Altered Microbiota, Impaired Quality of Life, Malabsorption, Infection, and Inflammation in CVID Patients With Diarrhoea
Cornelia M. van Schewick, Christina Nöltner, Svenja Abel, Siobhan O. Burns, Sarita Workman, Andrew Symes, David Guzman, Michele Proietti, Alla Bulashevska, Fernando Moreira, Veronika Soetedjo, David M. Lowe, Bodo Grimbacher
Abstract
BACKGROUND: Diarrhoea is the commonest gastrointestinal symptom in patients with common variable immunodeficiency (CVID). OBJECTIVE: The aim of this study was to describe the prevalence and clinical presentation of chronic and recurrent diarrhoea in the Royal-Free-Hospital (RFH) London CVID cohort, including symptoms, infections, level of inflammation, and microbial diversity.
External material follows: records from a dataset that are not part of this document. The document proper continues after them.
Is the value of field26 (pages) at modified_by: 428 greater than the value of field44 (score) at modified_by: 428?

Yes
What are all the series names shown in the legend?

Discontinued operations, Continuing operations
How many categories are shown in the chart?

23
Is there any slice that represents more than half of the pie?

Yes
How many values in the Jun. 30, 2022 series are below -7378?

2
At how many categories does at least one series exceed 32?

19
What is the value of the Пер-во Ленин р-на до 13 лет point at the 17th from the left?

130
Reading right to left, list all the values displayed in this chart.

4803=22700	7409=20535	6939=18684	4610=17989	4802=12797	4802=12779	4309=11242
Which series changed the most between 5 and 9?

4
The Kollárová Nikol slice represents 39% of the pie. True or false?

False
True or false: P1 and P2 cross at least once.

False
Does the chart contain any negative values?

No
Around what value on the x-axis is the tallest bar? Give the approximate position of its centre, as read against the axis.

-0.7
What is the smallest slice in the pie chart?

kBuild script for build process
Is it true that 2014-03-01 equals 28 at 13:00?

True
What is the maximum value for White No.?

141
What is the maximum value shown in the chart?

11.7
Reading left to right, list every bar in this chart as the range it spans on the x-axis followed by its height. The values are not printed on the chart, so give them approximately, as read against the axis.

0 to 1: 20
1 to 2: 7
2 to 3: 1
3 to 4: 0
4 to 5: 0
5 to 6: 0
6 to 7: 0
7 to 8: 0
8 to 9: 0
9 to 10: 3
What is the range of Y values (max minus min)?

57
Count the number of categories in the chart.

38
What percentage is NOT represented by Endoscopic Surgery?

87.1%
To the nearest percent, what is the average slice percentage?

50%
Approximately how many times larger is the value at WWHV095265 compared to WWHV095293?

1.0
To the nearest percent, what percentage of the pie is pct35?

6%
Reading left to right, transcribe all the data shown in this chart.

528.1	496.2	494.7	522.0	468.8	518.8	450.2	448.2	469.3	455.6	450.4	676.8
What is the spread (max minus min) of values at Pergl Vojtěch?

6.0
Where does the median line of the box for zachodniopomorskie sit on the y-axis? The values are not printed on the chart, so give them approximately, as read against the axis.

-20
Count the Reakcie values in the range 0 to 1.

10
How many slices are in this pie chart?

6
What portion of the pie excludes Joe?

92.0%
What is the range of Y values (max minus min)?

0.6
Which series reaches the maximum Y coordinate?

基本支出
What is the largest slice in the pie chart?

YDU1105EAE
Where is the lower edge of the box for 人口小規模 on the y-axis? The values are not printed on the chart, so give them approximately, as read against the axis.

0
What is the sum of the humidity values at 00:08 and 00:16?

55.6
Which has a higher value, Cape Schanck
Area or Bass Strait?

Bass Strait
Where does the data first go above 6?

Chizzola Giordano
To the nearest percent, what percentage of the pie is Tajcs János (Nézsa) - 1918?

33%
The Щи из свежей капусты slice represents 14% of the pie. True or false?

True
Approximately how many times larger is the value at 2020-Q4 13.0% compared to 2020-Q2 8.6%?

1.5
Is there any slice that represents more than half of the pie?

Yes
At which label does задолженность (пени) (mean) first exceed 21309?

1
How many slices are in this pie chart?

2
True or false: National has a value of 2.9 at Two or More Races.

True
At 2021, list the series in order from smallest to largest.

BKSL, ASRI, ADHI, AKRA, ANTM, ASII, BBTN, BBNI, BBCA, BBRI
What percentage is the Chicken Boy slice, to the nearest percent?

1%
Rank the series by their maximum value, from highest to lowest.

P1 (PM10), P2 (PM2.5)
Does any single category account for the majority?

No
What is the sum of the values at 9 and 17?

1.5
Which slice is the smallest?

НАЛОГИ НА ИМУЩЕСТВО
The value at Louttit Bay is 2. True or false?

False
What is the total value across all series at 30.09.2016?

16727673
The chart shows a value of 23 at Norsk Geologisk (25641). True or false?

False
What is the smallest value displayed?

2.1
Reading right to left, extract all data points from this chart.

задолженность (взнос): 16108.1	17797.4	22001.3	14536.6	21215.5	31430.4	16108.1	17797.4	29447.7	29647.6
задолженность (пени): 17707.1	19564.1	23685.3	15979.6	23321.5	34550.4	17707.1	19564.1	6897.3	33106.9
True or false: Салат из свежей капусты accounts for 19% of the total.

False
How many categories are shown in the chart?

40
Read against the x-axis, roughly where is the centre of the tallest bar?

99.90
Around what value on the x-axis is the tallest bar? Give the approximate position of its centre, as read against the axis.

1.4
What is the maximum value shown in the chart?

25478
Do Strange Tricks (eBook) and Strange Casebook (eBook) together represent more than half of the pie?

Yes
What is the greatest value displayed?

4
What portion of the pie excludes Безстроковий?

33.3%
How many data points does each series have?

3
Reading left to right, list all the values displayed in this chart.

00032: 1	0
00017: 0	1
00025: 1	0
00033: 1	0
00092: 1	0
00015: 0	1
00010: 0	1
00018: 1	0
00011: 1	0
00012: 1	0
METHODS: A Cross-sectional study of adult CVID patients (139 out of 172 diagnosed CVID). Those with diarrhoea ≥ 6 days/month had stool and blood samples analysed and completed the short Inflammatory Bowel Disease Questionnaire (sIBDQ). BMI, spleen-size, lymphocytes and gut-microbial diversity were compared. RESULTS: 46/139 (33.1%) patients had current significant diarrhoea. In patients with past or present diarrhoea, BMI was lower (median 23.7 vs. 26, p=0.005), malabsorption more common (57.97% vs. 35.71%, p=0.011). CD4+ lymphocytes were higher in patients with diarrhoea (p=0.028; n=138), but CD4+ naïve lymphocytes were significantly higher in non-diarrhoea patients (p=0.009, N=28). Nine patients had confirmed or probable current gastrointestinal infections. Calprotectin was >60 µg/g in 13/29 with significant diarrhoea including 9 without infection. SIBDQ revealed a low median score of 4.74. Microbial alpha diversity was significantly lower in CVID patients compared to healthy household controls. CONCLUSION: Patients with CVID and significant diarrhoea had infections, raised calprotectin, malabsorption, a lower BMI, an impaired quality of life (comparable to active IBD), and they differed from non-diarrhoea patients in their lymphocyte phenotyping. Furthermore, microbial diversity was altered. These findings strongly imply that there may be an inflammatory nature and a systemic predisposition to diarrhoea in CVID, which necessitates further investigation.